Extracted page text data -
--- START ---
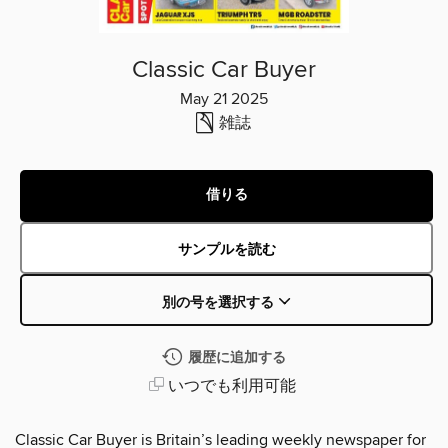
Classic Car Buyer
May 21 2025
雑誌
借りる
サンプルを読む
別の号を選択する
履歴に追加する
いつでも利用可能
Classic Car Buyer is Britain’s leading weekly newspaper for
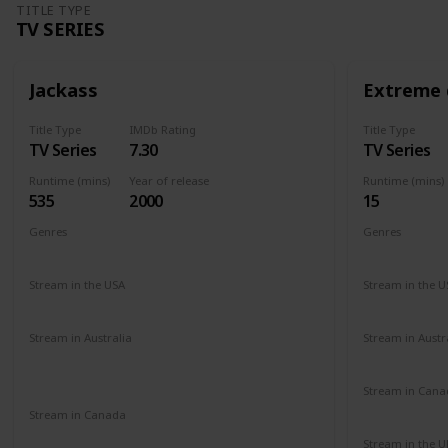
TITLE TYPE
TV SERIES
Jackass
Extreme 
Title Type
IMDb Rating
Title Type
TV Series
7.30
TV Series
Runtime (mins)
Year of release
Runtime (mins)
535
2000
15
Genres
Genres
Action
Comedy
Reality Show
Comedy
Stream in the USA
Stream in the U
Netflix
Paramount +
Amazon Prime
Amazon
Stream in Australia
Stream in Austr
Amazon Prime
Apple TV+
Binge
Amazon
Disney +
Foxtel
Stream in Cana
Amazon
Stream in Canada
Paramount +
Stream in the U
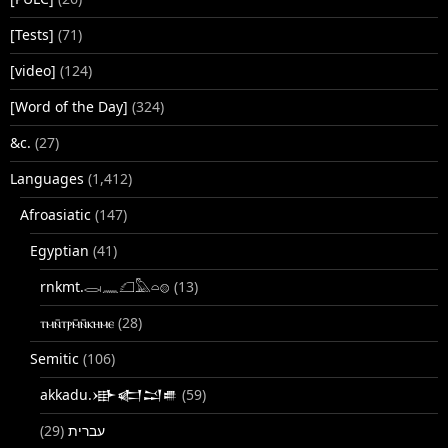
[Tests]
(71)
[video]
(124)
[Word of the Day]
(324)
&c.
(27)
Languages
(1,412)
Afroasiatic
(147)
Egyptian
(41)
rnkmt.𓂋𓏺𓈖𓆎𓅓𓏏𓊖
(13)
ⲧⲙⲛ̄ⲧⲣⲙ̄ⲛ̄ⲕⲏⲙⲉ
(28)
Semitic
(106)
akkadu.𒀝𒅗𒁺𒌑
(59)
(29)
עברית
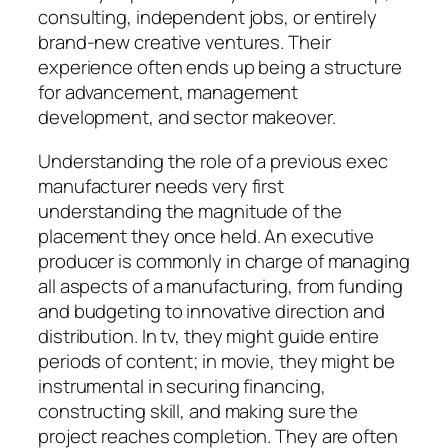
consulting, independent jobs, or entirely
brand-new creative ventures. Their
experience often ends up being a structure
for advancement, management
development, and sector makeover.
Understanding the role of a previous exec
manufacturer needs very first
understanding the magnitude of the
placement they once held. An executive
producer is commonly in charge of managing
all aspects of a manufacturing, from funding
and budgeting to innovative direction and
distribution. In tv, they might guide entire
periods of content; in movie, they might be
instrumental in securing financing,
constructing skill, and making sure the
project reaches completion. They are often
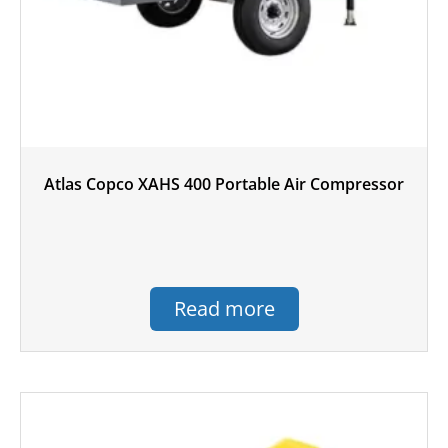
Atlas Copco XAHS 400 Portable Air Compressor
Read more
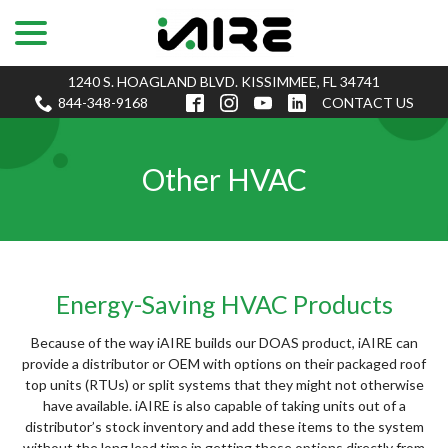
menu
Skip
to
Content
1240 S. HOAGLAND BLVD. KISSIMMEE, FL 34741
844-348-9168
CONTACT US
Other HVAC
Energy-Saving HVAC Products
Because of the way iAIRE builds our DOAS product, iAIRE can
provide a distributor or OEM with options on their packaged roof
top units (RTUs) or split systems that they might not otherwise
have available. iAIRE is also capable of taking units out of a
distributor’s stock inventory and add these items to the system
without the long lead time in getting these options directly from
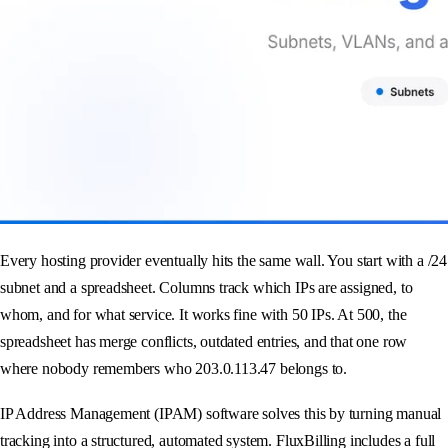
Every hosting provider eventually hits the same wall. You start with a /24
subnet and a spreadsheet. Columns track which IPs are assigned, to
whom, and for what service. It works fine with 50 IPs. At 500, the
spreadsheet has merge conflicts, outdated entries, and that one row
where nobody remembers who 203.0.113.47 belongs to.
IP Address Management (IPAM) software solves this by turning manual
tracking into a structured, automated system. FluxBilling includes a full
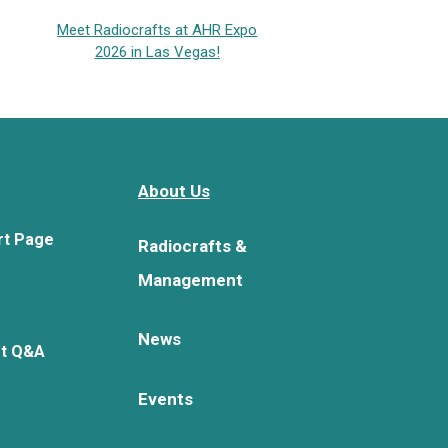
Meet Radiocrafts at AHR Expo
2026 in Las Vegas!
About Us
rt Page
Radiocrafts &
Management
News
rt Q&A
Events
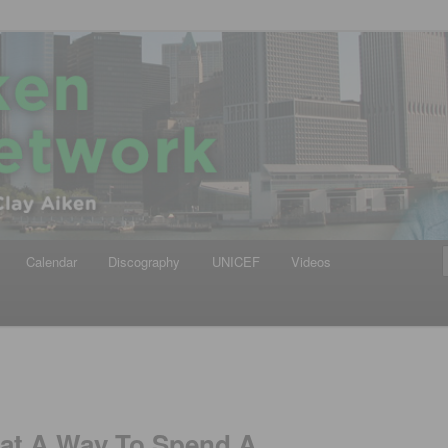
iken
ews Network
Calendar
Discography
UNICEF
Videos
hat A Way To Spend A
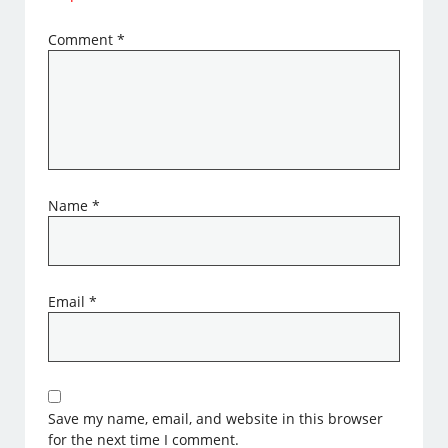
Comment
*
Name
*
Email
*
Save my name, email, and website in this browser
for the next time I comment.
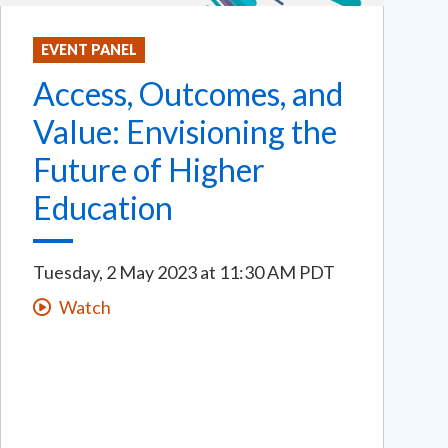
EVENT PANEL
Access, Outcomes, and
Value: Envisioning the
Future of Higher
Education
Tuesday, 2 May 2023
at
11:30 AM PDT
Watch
--- END ---
Update the records from their start through the line containing "Classic Car Buyer is" by putting "magazine" in place of "newspaper" and changing nothing else. Leave the pictures out of your answer.

Finished task -
Classic Car Buyer
May 21 2025
雑誌
借りる
サンプルを読む
別の号を選択する
履歴に追加する
いつでも利用可能
Classic Car Buyer is Britain’s leading weekly magazine for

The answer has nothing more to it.